Opened 2 months ago

Closed 3 days ago

#28137 closed enhancement (fixed)

Modify "Total consensus weights across bandwidth authorities" graph to only include relays that end up in the consensus

Reported by: karsten Owned by: metrics-team
Priority: Medium Milestone:
Component: Metrics/Statistics Version:
Severity: Normal Keywords:
Cc: metrics-team, teor, juga, pastly, arma, starlight@… Actual Points:
Parent ID: Points:
Reviewer: irl Sponsor:

Description

This suggestion is based on a discussion with arma and Sebastian in #tor-dev:

07:00:41 <+armadev> would be interesting to compare to: "the sum of moria1's 
                    votes about each relay that ended up in the consensus"
07:00:51 <+armadev> since that would compare between bwauths better
07:01:12 <+armadev> right now if moria1 knows about a bunch of relays that used 
                    to be around, but aren't now, and other dir auths don't 
                    know about them, then moria1 votes a much higher total

So, it does seem plausible that the totals by authority would be more useful if the underlying set of relays is the same.
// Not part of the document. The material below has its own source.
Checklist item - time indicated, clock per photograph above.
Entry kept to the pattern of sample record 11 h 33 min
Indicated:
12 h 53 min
One issue is a technical one: we'd need to retain much more data in the database to implement this graph. The background is that we always need to match relays in a vote with the corresponding consensus in order to decide whether to include a relay in the total sum or not. However, we do not require descriptors to appear in a certain order, and we want the end result to be the same even if we process a consensus or vote a couple days or even weeks later.
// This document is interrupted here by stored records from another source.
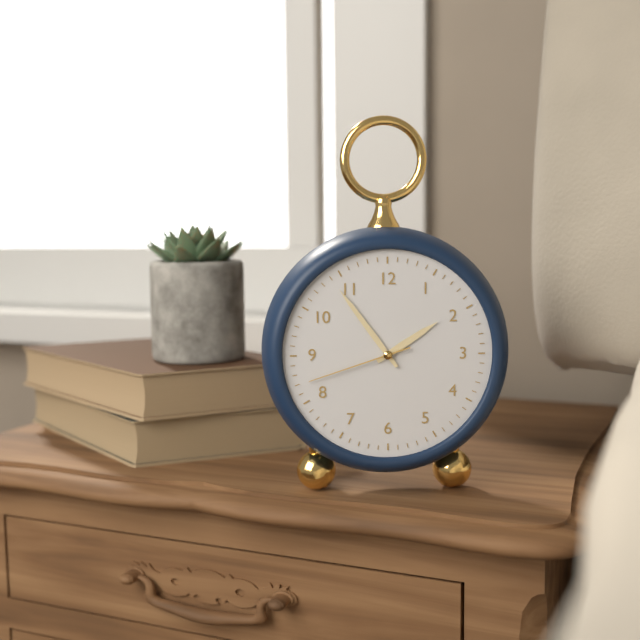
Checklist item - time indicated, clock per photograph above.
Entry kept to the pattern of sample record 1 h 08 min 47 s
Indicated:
1 h 54 min 42 s
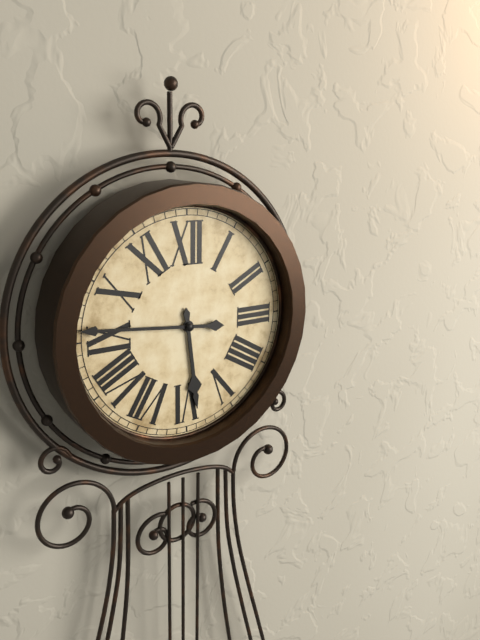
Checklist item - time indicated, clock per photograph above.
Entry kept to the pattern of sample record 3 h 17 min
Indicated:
5 h 46 min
Another, minor issue is that we'd have to reprocess the entire archive. This is doable and shouldn't stop us. Just saying that it's going to require some effort.

Are there alternatives, like only including relays from votes that have the Running flag?

Maybe we should run this analysis once and separate from metrics-web and then decide.

teor, juga, pastly, you were all involved in #25459 which led to the original graph. What do you think about this possible modification?

Child Tickets

Attachments (2)

totalcw-2018-11-22.png (138.7 KB) - added by karsten 4 weeks ago.
totalcw-2018-11-22a.png (147.9 KB) - added by karsten 4 weeks ago.

Download all attachments as: .zip

Change History (15)

comment:1 in reply to:  description Changed 8 weeks ago by juga

Replying to karsten:
[...[
]

So, it does seem plausible that the totals by authority would be more useful if the underlying set of relays is the same.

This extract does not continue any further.